Plan of Correction: Medication error documentation was completed. The medication error cannot be corrected. However, the medication times were changed to more appropriate times the day of survey.
Nurses/RMAs will be educated on ensuring medication times are followed and the practice of changing medication times as appropriate.
Medication pass audits of 10% of nurses/RMAs will be completed by the DON/designee monthly for 3 months to ensure compliance. If compliance not met, audits will continue as needed. [SIC]

Standard #: 22VAC40-73-680-G
Description: Based on observations of the facility medication carts, the facility failed to ensure that over the counter medications were labeled with residents names.
EVIDENCE:
1. The Unit 1&2 medication cart contained a bottle of Focus Select, Amazing Formula Iron, Swanson Full Spectrum Turmeric, Spring Valley Glucosamine/Chondroitin, Spring Valley Calcium 600mg, Nature Made Vitamin D3, Spring Valley Omega-3 500mg and Preservation AREDS in the medication cart. These over the counter medications were not labeled with a residents name at the time of the inspection.

Plan of Correction: The over the counter medications were labeled with resident names the day of survey.
The names on over the counter medications will be maintained. Nurses will be educated on proper maintaining of resident names on over the counter medications.
Over the counter medications will be monitored day and night shift to ensure names are in place on all over the counter medications.
The QA Director/Designee will perform monthly cart audit for 3 months to ensure compliance. If compliance not met, audits will continue as needed. [SIC]

Standard #: 22VAC40-73-860-I
Description: Based on observation during a tour of the building, the facility failed to ensure cleaning supplies were stored in a locked area.
EVIDENCE:
1. At approximately 9:47AM, one licensing inspector (LI) noted that the door to the third floor laundry room was unlocked and unattended.
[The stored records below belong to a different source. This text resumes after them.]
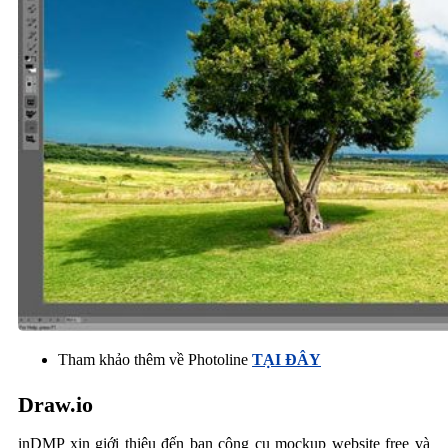
Tham khảo thêm về Photoline
TẠI ĐÂY
Draw.io
inDMP xin giới thiệu đến bạn công cụ mockup website free và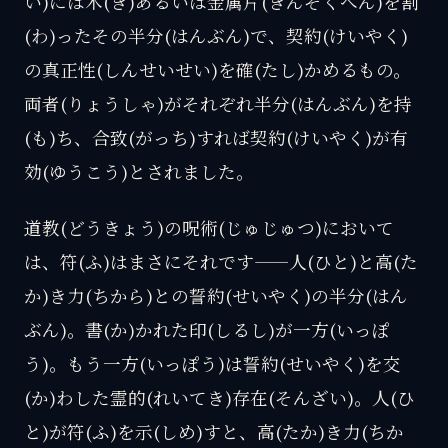
い)には木(き)あるいは金属片(きんぞくへん)を割
(わ)ったその半分(はんぶん)で、契約(けいやく)
の真正性(しんせいせい)を確(たし)かめるもの。
両者(りょうしゃ)がそれぞれ半分(はんぶん)を持
(も)ち、合致(がっち)すれば契約(けいやく)が有
効(ゆうこう)とされました。
道教(どうきょう)の呪術(じゅじゅつ)において
は、符(ふ)はまさにそれです——人(ひと)と高(た
か)き力(ちから)との誓約(せいやく)の半分(はん
ぶん)。書(か)かれた印(しるし)が一方(いっぽ
う)。もう一方(いっぽう)は誓約(せいやく)を交
(か)わした霊的(れいてき)存在(そんざい)。人(ひ
と)が符(ふ)を示(しめ)すと、高(たか)き力(ちか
The LI observed a spray bottle of Kroger laundry stain remover and a container of Tide free and gentle laundry detergent located under the sink in an unlocked cabinet. At 9:57AM, the LI noted that the door to the laundry room was still unlocked and unattended.

Plan of Correction: The cleaning supplies were removed the day of survey.
Showalter staff will be educated that cleaning supplies cannot be left in unsecured areas. Residents and their families will be informed by Social Worker that they cannot leave cleaning supplies in unsecure areas.
Housekeeping/laundry staff will round daily to ensure no supplies are left.
The QA Director/Designee will perform monthly laundry room audits for 3 months to ensure compliance. If compliance not met, audits will continue as needed. [SIC]

Disclaimer:
This information is provided by the Virginia Department of Social Services, which neither endorses any facility nor guarantees that the information is complete. It should not be used as the sole source in evaluating and/or selecting a facility.